Keypoint correspondence data
%%

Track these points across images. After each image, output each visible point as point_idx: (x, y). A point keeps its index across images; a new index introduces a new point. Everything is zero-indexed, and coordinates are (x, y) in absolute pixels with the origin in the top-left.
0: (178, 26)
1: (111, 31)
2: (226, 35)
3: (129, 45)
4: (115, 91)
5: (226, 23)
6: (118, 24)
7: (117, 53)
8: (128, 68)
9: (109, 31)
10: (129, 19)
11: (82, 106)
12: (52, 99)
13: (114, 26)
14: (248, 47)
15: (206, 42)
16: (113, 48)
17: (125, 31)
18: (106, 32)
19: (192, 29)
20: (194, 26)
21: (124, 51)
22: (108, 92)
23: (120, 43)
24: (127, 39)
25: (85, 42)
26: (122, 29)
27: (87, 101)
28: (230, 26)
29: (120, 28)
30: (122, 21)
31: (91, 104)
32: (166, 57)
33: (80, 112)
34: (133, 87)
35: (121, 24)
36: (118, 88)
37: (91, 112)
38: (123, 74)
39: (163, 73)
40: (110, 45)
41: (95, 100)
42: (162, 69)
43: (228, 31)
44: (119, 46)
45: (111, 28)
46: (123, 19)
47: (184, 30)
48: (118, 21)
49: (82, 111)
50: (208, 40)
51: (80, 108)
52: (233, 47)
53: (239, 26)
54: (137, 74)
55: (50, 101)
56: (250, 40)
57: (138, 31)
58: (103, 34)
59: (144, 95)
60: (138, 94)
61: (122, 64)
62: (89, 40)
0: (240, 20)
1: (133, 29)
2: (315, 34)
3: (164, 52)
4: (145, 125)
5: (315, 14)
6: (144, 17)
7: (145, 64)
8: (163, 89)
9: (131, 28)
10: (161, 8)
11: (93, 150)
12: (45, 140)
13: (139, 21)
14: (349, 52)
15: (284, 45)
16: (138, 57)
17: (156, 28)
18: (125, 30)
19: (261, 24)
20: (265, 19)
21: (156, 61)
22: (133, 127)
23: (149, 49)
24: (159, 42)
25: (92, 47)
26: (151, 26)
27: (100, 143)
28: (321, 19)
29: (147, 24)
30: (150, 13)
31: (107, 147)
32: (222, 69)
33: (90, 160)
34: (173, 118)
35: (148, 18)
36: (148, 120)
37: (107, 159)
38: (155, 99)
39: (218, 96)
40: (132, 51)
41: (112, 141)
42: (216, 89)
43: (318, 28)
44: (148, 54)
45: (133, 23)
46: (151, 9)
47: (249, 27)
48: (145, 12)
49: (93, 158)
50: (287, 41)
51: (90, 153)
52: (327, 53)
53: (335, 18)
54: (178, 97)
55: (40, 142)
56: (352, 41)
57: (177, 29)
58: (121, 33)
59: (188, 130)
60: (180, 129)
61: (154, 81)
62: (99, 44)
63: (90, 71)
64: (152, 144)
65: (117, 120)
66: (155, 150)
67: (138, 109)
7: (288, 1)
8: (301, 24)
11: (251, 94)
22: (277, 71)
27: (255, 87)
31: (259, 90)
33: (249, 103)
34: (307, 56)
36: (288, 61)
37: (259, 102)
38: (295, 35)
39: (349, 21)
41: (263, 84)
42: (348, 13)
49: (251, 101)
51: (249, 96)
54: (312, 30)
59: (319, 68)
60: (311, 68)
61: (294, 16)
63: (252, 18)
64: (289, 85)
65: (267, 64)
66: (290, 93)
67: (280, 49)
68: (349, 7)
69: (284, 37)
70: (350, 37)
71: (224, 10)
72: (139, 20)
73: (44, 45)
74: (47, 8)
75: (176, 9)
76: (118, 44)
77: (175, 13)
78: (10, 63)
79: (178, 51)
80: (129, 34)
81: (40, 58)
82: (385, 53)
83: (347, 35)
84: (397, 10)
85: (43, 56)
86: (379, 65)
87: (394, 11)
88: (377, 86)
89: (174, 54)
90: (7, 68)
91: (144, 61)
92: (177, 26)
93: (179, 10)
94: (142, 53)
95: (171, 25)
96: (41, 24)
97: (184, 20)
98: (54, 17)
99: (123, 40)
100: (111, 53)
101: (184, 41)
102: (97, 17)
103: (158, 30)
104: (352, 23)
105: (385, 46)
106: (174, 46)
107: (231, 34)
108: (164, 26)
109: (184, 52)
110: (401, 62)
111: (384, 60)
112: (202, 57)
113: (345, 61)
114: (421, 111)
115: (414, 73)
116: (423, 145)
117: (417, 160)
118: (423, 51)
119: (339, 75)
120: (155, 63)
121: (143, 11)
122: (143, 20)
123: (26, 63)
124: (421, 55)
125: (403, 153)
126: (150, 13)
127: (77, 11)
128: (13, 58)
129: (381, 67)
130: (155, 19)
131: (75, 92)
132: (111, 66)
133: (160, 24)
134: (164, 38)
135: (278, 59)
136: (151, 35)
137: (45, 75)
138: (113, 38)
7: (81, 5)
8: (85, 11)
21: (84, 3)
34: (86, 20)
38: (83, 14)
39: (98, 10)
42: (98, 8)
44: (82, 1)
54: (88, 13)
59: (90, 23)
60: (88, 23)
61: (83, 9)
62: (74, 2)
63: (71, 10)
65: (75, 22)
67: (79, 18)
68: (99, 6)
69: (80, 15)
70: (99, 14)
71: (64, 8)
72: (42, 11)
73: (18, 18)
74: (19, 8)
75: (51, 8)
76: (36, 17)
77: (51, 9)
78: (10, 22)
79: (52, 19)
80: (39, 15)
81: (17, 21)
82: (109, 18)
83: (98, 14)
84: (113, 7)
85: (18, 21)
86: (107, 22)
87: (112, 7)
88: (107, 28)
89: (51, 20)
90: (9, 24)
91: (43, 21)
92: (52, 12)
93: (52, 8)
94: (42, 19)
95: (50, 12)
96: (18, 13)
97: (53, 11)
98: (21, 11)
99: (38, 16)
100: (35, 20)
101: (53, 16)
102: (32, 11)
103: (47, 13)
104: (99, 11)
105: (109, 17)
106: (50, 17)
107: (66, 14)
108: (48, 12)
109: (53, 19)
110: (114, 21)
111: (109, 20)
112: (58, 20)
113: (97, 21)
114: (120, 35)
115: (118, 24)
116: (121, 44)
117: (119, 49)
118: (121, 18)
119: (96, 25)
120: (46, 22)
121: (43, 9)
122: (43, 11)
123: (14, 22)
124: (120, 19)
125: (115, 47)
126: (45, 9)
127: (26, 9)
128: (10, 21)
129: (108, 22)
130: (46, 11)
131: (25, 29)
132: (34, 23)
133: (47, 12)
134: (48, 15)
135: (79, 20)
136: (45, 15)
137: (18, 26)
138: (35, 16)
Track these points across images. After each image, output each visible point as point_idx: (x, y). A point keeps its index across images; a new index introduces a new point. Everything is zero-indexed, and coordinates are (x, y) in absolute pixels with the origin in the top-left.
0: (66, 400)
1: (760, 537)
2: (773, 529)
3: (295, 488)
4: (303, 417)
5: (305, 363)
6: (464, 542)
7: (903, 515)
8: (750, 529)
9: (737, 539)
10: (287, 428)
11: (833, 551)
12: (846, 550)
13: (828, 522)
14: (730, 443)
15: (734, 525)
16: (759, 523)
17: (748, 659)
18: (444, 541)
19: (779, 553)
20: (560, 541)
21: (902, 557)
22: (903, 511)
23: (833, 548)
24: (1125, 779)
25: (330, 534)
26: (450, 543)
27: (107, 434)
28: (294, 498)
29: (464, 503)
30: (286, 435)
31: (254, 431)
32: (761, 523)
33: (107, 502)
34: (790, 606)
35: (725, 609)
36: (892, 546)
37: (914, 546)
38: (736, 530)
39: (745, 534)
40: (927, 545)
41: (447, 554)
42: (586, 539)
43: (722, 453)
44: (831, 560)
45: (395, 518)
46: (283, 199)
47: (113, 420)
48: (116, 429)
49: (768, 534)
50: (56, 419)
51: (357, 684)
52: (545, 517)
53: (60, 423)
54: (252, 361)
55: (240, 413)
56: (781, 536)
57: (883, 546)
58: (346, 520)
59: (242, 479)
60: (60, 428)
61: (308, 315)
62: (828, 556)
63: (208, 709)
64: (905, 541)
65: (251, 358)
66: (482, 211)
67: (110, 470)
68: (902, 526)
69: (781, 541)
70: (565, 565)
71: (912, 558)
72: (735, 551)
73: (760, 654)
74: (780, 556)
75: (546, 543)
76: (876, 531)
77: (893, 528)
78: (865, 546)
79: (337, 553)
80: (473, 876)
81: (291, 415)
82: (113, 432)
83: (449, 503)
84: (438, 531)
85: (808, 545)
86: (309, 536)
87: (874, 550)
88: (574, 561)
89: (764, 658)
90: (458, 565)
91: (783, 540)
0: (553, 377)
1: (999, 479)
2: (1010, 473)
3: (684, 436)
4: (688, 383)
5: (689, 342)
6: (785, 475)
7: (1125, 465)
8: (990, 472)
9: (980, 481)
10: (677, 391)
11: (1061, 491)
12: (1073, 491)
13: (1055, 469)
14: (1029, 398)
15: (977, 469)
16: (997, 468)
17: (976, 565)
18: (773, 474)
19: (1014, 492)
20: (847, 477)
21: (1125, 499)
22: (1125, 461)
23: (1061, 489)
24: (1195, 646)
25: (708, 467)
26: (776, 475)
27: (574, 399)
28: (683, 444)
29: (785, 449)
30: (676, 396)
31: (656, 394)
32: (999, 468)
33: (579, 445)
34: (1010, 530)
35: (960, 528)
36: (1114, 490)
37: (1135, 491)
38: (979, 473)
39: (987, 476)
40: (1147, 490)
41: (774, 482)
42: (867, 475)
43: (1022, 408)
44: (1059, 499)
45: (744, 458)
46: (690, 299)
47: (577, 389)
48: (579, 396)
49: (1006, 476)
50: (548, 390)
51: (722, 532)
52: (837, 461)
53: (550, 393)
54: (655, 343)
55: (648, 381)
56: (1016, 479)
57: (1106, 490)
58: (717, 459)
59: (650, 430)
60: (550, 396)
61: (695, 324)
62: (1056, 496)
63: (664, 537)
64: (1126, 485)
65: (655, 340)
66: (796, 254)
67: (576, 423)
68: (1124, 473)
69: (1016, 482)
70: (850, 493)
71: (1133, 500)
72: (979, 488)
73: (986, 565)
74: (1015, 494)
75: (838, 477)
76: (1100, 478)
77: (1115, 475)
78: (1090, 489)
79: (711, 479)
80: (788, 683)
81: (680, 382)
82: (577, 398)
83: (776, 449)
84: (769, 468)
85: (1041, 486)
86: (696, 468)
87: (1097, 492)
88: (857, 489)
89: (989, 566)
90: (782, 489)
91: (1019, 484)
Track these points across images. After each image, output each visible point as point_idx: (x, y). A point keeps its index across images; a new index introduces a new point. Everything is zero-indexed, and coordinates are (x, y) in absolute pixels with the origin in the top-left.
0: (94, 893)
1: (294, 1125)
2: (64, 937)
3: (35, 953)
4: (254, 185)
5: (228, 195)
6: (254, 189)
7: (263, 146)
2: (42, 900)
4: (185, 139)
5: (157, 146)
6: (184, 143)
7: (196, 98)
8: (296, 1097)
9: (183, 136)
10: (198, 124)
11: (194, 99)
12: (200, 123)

%%

*TASK INSTRUCTIONS*.
Quote the data above from the line containing "104: (352, 23)" to the line containing "137: (45, 75)", inclusive, and stop.

*RESULT OF THE EXERCISE*.
104: (352, 23)
105: (385, 46)
106: (174, 46)
107: (231, 34)
108: (164, 26)
109: (184, 52)
110: (401, 62)
111: (384, 60)
112: (202, 57)
113: (345, 61)
114: (421, 111)
115: (414, 73)
116: (423, 145)
117: (417, 160)
118: (423, 51)
119: (339, 75)
120: (155, 63)
121: (143, 11)
122: (143, 20)
123: (26, 63)
124: (421, 55)
125: (403, 153)
126: (150, 13)
127: (77, 11)
128: (13, 58)
129: (381, 67)
130: (155, 19)
131: (75, 92)
132: (111, 66)
133: (160, 24)
134: (164, 38)
135: (278, 59)
136: (151, 35)
137: (45, 75)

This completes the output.